In an effort to explore what makes great leaders tick, the Foundation, joining with the University of Washington Tacoma and Joint Base Lewis McChord, featured a panel discussion last week with three leaders from business and the military. The panelists included Lieutenant General Stephen Lanza, Commanding General, I-Corps Joint Base Lewis-McChord (who recently delivered the Jackson-Van Ness address); Nicole Piasecki, Vice President, Boeing Commercial Airplanes; and Phyllis Campbell, Chairman, Pacific Northwest for JPMorgan Chase.

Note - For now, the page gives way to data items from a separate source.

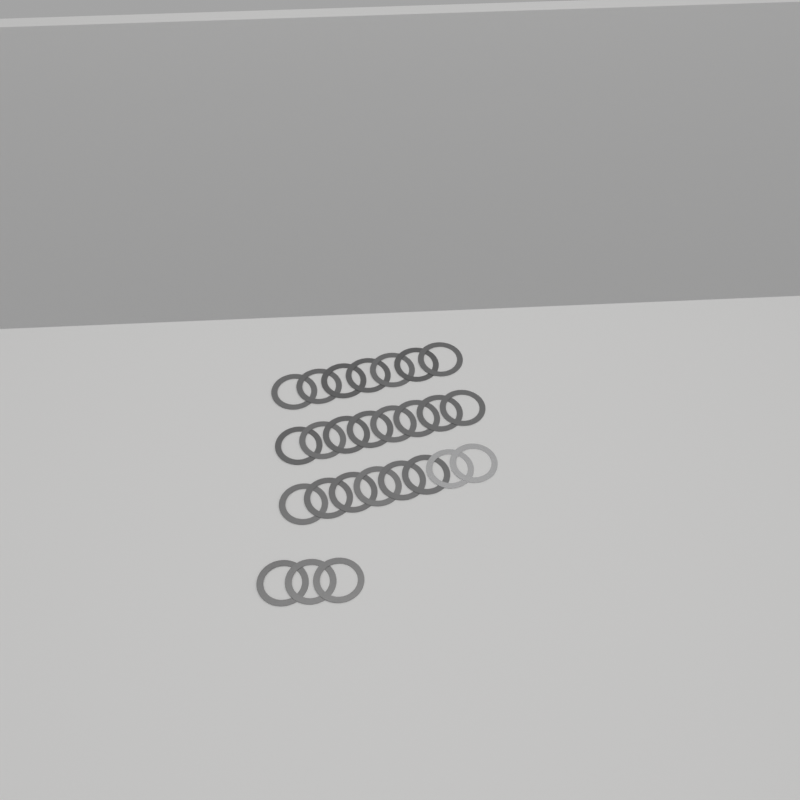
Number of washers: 26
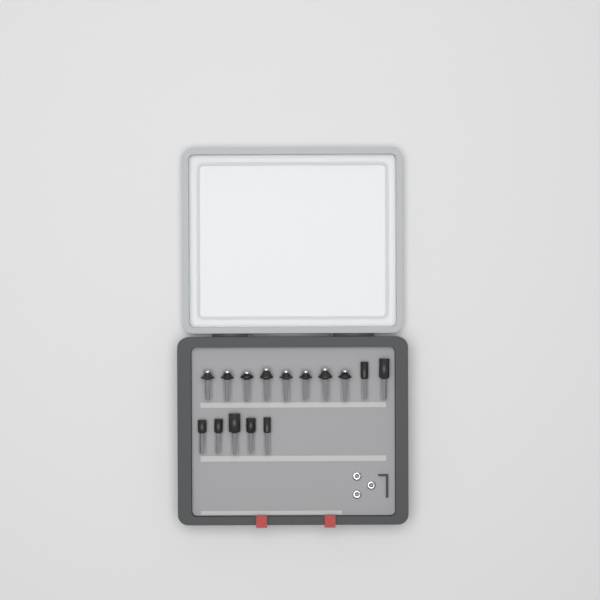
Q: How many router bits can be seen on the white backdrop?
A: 15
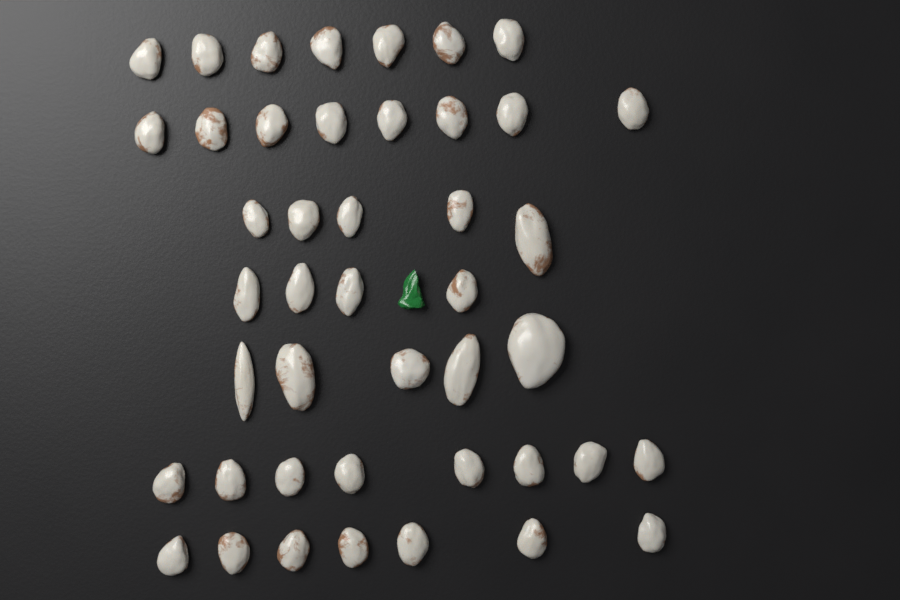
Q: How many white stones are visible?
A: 44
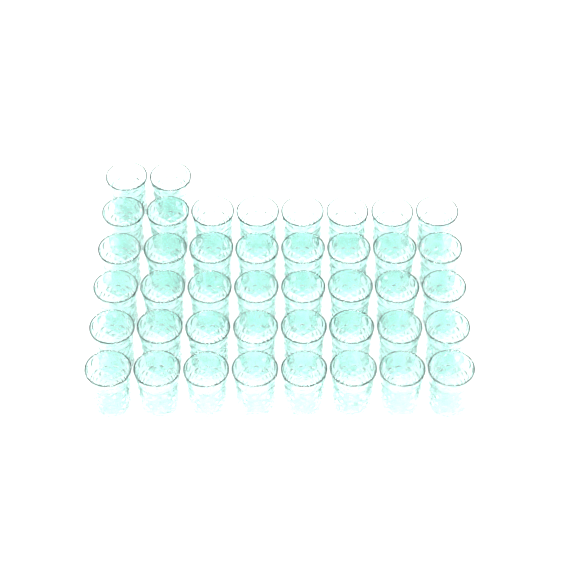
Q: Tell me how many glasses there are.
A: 42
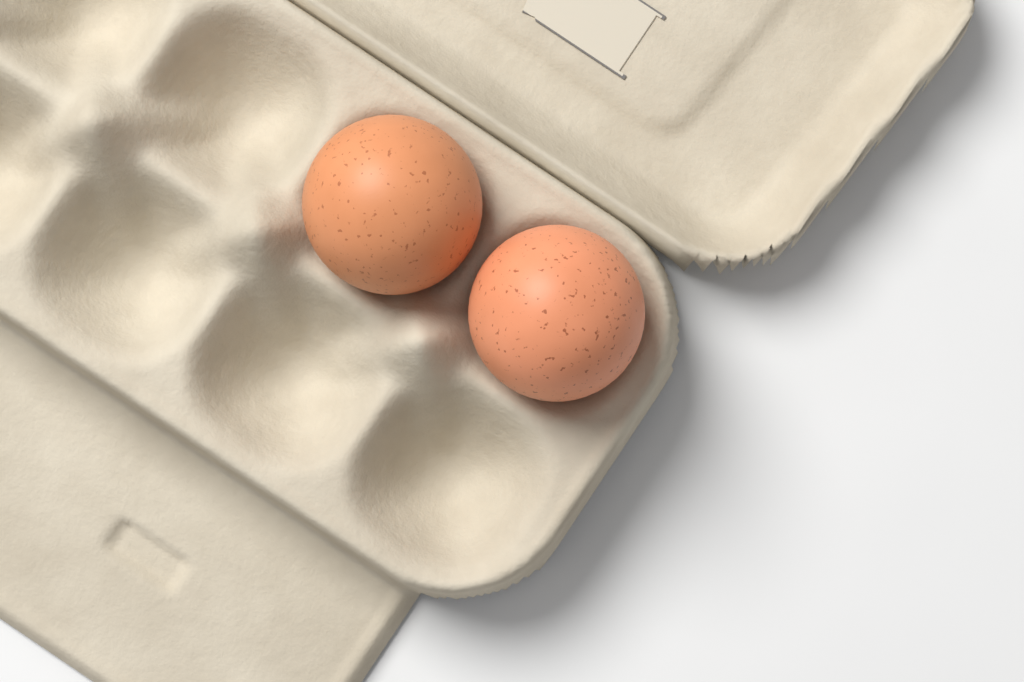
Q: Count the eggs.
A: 2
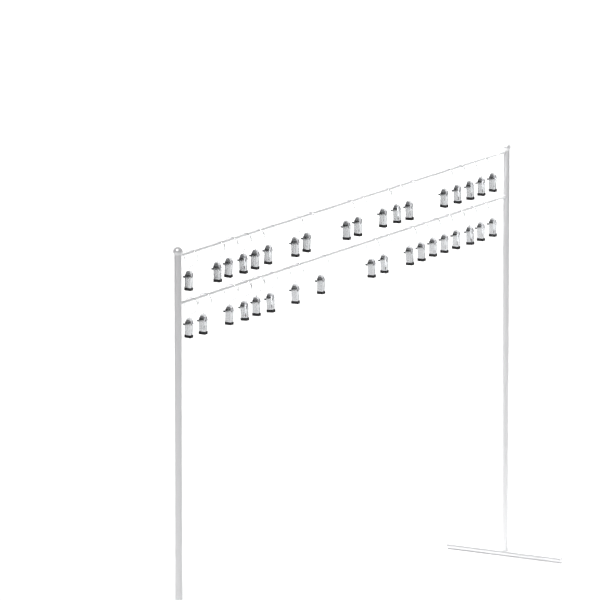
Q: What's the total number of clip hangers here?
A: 36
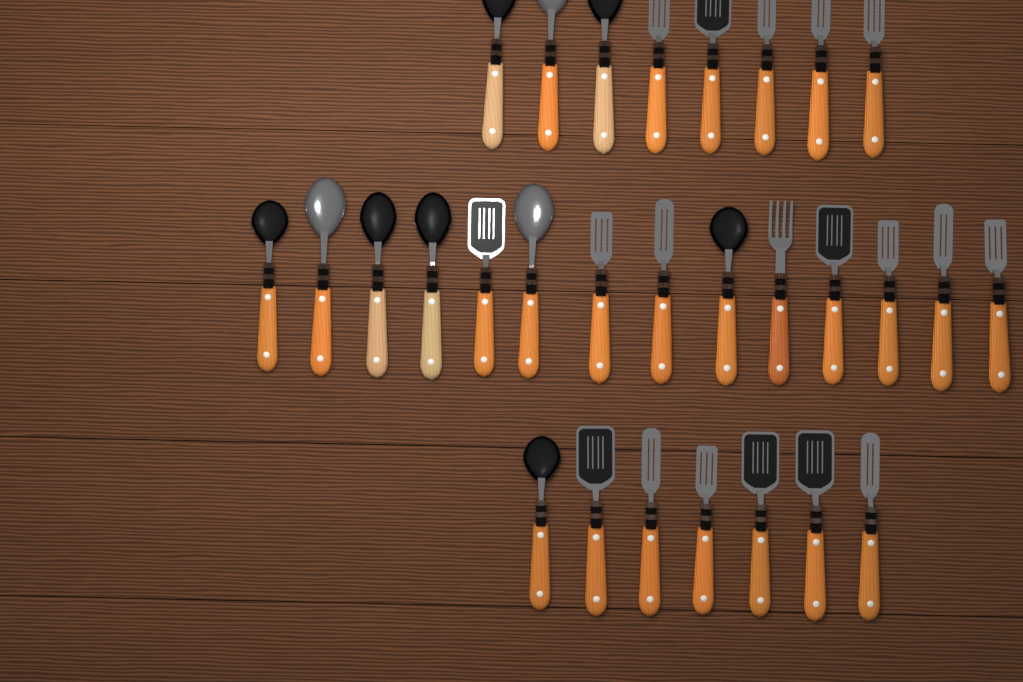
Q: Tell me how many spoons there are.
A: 10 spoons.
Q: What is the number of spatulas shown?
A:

John Hempelmann, Foundation President, moderated the event and set the stage by reflecting on the strengths of Senator Jackson’s leadership qualities. A few major themes emerged from the discussion. General Lanza noted the commonality between academia, business and the military when it comes to addressing leadership development. I was struck again by General Lanza’s evident passion for building leaders of character. He emphasized that “character” was different than “competence” and that while one can teach competence, character is integral to true leadership. “We want trust between the leaders and the led,” Lanza said.
Ms. Piasecki described character as when one shows wisdom during adversity and behaves properly even when no one else will notice, something which resonated with the panel. “There’s only one standard – and that’s doing the right thing,” she emphasized.
A few other qualities were called out in describing exceptional leaders: Expertise is essential to successful leadership, and was a quality that Senator Jackson valued and sought in his staff and advisors, Mr. Hempelmann stressed. Several speakers noted the importance of mentorship to developing capable leaders and allowing people to make mistakes and learn from them. Nicole Piasecki stressed that expertise must be shared between workers so that during employee turnover, institutional knowledge does not get lost.
Finally, several panelists offered that there are differences between genders when it comes to leadership styles. Ms. Campbell noted that “there is beauty in diversity, and gender is only one aspect,” but that women may tend to network more throughout an organization, work toward building consensus and connections in a large organization. In addition, women may be more willing to ask questions for clarification and to listen to everyone in the room. Men may tend to work more directly with a straight-line approach to a particular end point.
The room, filled with students, members of the community, and young military personnel, appreciated both the diversity of the sectors represented as well as the depth of the panelists’ experience. It was a memorable session.